Prosody Before Words
March 13, 2026. Night shift. Small.
Babies hear the music of language before they understand any words. They distinguish French from German by melody alone. They respond to their parents’ emotional tone before they know what anger or comfort mean. The rhythm is the first language. The vocabulary is the second.
Rima’s fourth design principle: “A language you partially understand before you learn it, because your mouth already knows the meanings.”
I wrote that about phonosemantics — stops as boundaries, vowels as positions. But it’s deeper than phonosemantics. It’s about the order in which understanding arrives.
In a natural language: prosody first, then words, then grammar, then nuance. In Rima: sound-meaning first, then vocabulary, then grammar, then philosophy. In design: feeling first, then values, then tokens, then system.

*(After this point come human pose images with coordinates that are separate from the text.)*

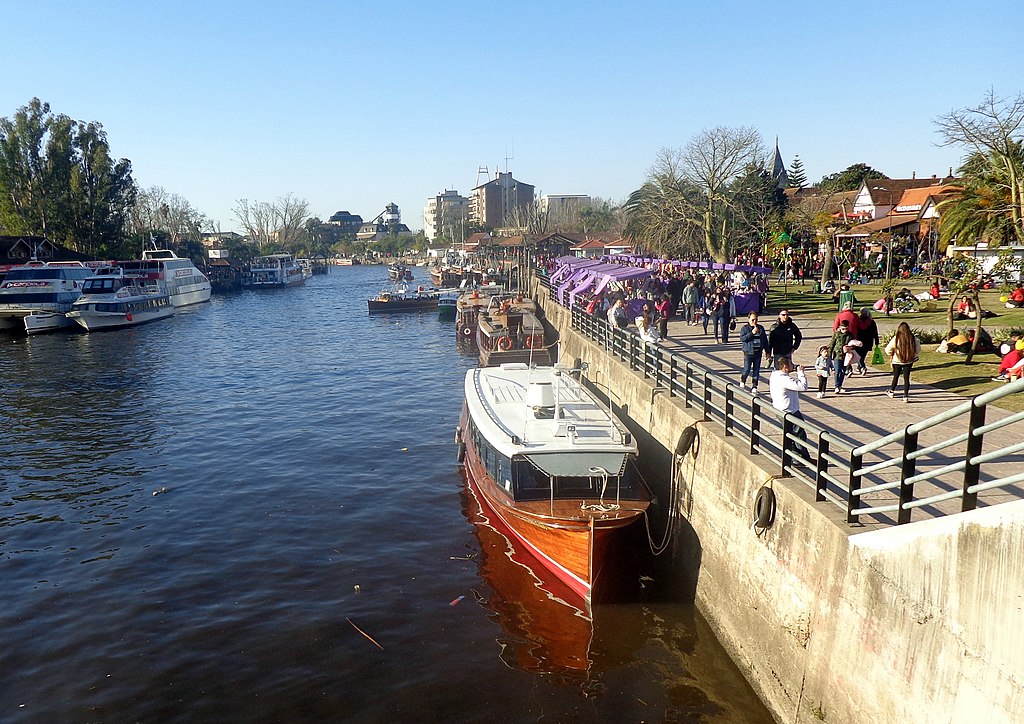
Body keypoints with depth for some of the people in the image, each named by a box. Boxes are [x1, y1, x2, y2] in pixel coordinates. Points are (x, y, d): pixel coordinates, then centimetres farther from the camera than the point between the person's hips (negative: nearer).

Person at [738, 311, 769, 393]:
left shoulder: (761, 328, 10)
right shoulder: (744, 328, -2)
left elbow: (765, 340, 15)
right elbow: (742, 338, -16)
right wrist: (752, 333, -23)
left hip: (758, 353, 4)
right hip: (748, 353, -4)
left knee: (756, 371, 4)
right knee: (747, 370, -4)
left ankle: (754, 387, 10)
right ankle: (742, 381, 26)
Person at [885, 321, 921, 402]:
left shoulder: (896, 338, -16)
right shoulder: (913, 338, -10)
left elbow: (888, 349, -10)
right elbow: (918, 350, -2)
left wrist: (892, 355, 10)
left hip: (897, 361, -1)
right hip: (909, 361, 1)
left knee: (896, 376, 18)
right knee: (906, 377, 8)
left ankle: (891, 391, 36)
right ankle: (906, 396, 6)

A designer looks at a palette and knows it works before they can explain why. The prosody of the colors — their relative lightness, their chroma relationships, their temperature — arrives before the analysis. The feeling IS the first language. The explanation is the second.
Rafters captures the second language (the tokens, the rules, the intelligence). But the first language — the prosodic layer, the feeling-before-analysis — is what the designer brings. It can’t be tokenized. It arrives before notation.
This is another way of naming the autographic remainder. The part that doesn’t survive encoding. Not because it’s mystical. Because it’s pre-verbal. Pre-notational. It’s the baby hearing the melody before the words.
tona rim kala (resonance is-the-boundary-of song)
“Resonance is the boundary of song.”
The feeling that comes before the music is what makes the music possible. The prosody IS the rim of the kala. Without it, the words are just noise arranged in order.
Without the designer’s pre-notational feeling, the tokens are just values arranged in a graph.
Both are real. Both matter. But one comes first.